What the task requires:
Using the listing below, retype exactly the lines starting at the one with "よくあるご質問・お問い合" and ending at the one with "flämische Landschaft am", and include both.
◆ ◆ ◆ ◆ ◆ ◆ ◆
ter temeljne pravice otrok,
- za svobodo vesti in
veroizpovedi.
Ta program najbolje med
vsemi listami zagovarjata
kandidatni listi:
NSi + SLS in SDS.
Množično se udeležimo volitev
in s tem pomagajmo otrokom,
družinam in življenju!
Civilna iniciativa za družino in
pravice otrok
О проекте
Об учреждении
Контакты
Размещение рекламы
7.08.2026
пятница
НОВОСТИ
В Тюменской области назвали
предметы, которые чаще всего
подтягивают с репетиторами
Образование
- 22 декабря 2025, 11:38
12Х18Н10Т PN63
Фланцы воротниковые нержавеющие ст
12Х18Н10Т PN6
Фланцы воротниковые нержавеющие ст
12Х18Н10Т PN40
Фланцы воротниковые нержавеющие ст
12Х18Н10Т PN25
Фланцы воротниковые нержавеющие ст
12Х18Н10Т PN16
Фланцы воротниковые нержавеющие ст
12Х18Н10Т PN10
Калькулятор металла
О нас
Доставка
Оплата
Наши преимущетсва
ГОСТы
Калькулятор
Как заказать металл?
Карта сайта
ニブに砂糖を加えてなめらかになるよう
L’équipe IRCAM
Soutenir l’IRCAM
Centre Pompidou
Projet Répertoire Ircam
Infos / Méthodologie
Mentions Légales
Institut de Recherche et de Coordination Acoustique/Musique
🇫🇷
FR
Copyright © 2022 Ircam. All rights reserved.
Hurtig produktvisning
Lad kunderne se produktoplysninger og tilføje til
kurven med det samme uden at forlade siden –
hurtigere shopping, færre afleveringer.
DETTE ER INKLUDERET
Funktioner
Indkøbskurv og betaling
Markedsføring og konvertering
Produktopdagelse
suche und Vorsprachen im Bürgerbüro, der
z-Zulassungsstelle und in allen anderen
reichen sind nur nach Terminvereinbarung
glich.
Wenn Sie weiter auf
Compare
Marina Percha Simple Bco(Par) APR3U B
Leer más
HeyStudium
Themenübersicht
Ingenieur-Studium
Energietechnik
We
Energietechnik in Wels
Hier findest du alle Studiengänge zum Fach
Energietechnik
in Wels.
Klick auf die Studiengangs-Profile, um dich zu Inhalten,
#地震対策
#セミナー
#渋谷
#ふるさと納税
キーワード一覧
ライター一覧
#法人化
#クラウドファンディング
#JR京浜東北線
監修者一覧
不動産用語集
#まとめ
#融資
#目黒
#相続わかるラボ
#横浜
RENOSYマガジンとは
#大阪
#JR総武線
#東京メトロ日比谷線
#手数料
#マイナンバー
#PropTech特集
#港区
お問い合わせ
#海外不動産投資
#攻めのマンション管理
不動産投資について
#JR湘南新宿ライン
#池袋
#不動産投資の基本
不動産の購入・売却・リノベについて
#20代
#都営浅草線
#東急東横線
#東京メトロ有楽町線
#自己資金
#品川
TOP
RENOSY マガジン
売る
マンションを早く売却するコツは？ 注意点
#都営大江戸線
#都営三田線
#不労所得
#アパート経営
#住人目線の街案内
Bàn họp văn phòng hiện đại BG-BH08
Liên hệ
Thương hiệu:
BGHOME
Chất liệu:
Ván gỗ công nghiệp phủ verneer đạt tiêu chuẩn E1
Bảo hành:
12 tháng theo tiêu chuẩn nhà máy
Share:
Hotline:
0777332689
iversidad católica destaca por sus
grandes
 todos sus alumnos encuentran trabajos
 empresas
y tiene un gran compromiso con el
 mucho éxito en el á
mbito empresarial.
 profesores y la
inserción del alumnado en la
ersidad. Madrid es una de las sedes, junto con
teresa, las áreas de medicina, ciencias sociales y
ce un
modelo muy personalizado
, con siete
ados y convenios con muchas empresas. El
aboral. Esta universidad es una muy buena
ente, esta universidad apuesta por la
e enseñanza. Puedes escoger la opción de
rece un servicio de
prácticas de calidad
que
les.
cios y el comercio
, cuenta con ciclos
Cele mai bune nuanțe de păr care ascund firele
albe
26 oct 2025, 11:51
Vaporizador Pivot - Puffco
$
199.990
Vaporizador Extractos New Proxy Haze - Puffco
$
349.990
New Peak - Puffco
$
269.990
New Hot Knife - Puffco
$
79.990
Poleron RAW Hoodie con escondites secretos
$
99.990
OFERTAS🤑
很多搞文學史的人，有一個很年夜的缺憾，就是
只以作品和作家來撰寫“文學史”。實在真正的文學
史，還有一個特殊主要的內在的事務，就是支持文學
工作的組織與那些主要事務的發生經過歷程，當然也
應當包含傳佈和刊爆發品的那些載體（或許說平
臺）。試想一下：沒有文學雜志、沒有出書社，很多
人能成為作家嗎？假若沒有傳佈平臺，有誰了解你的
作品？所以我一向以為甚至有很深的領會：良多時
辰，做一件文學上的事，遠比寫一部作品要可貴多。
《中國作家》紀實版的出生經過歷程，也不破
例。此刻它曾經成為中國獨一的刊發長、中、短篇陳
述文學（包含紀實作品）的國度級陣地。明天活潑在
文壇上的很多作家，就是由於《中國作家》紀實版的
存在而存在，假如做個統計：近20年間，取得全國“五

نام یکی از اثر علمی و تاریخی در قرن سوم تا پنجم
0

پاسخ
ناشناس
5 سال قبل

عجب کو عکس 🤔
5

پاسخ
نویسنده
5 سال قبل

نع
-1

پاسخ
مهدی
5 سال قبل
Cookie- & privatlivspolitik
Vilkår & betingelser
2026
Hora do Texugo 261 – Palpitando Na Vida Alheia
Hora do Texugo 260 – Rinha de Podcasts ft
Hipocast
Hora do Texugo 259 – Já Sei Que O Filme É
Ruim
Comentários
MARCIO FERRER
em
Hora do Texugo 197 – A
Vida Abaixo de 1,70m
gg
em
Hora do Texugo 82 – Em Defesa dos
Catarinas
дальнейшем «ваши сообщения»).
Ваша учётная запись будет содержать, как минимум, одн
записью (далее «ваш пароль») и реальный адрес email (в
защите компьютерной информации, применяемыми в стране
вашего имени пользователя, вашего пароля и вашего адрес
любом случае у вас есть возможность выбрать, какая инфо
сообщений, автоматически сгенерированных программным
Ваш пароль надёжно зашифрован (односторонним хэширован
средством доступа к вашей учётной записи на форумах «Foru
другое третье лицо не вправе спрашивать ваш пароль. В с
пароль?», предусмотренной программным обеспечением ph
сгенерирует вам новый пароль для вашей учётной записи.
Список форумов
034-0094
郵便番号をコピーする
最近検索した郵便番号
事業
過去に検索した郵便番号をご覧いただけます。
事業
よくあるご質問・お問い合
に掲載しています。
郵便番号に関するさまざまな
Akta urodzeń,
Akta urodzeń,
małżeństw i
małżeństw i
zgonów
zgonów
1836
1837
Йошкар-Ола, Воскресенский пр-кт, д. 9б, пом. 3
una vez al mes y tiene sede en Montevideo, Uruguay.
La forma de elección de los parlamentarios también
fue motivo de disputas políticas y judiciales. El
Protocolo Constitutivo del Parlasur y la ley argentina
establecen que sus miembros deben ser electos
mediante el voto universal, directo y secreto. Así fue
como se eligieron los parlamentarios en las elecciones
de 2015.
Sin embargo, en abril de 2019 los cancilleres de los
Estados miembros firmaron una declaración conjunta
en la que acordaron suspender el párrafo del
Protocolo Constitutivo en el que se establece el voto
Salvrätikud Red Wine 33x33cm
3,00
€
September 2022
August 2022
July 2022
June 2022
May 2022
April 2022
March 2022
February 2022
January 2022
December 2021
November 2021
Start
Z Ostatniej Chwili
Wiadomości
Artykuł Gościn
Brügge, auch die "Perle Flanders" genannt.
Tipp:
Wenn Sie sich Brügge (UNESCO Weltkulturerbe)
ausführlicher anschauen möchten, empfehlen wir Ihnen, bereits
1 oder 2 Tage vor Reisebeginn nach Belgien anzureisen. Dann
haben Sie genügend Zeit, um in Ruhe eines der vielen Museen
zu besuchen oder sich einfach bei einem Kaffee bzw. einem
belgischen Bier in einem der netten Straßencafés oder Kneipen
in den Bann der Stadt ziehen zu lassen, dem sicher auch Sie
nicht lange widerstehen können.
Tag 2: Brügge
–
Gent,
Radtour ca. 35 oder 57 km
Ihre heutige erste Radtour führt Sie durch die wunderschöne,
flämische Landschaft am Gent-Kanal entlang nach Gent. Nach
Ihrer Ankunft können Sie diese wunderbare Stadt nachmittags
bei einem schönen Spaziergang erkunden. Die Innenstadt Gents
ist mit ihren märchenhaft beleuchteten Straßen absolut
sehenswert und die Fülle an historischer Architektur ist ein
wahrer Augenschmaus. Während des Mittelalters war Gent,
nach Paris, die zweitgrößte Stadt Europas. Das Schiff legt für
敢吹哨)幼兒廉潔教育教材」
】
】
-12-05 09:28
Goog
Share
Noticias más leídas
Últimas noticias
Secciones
◆ ◆ ◆ ◆ ◆ ◆ ◆
Solution for this exercise:
よくあるご質問・お問い合
に掲載しています。
郵便番号に関するさまざまな
Akta urodzeń,
Akta urodzeń,
małżeństw i
małżeństw i
zgonów
zgonów
1836
1837
Йошкар-Ола, Воскресенский пр-кт, д. 9б, пом. 3
una vez al mes y tiene sede en Montevideo, Uruguay.
La forma de elección de los parlamentarios también
fue motivo de disputas políticas y judiciales. El
Protocolo Constitutivo del Parlasur y la ley argentina
establecen que sus miembros deben ser electos
mediante el voto universal, directo y secreto. Así fue
como se eligieron los parlamentarios en las elecciones
de 2015.
Sin embargo, en abril de 2019 los cancilleres de los
Estados miembros firmaron una declaración conjunta
en la que acordaron suspender el párrafo del
Protocolo Constitutivo en el que se establece el voto
Salvrätikud Red Wine 33x33cm
3,00
€
September 2022
August 2022
July 2022
June 2022
May 2022
April 2022
March 2022
February 2022
January 2022
December 2021
November 2021
Start
Z Ostatniej Chwili
Wiadomości
Artykuł Gościn
Brügge, auch die "Perle Flanders" genannt.
Tipp:
Wenn Sie sich Brügge (UNESCO Weltkulturerbe)
ausführlicher anschauen möchten, empfehlen wir Ihnen, bereits
1 oder 2 Tage vor Reisebeginn nach Belgien anzureisen. Dann
haben Sie genügend Zeit, um in Ruhe eines der vielen Museen
zu besuchen oder sich einfach bei einem Kaffee bzw. einem
belgischen Bier in einem der netten Straßencafés oder Kneipen
in den Bann der Stadt ziehen zu lassen, dem sicher auch Sie
nicht lange widerstehen können.
Tag 2: Brügge
–
Gent,
Radtour ca. 35 oder 57 km
Ihre heutige erste Radtour führt Sie durch die wunderschöne,
flämische Landschaft am Gent-Kanal entlang nach Gent. Nach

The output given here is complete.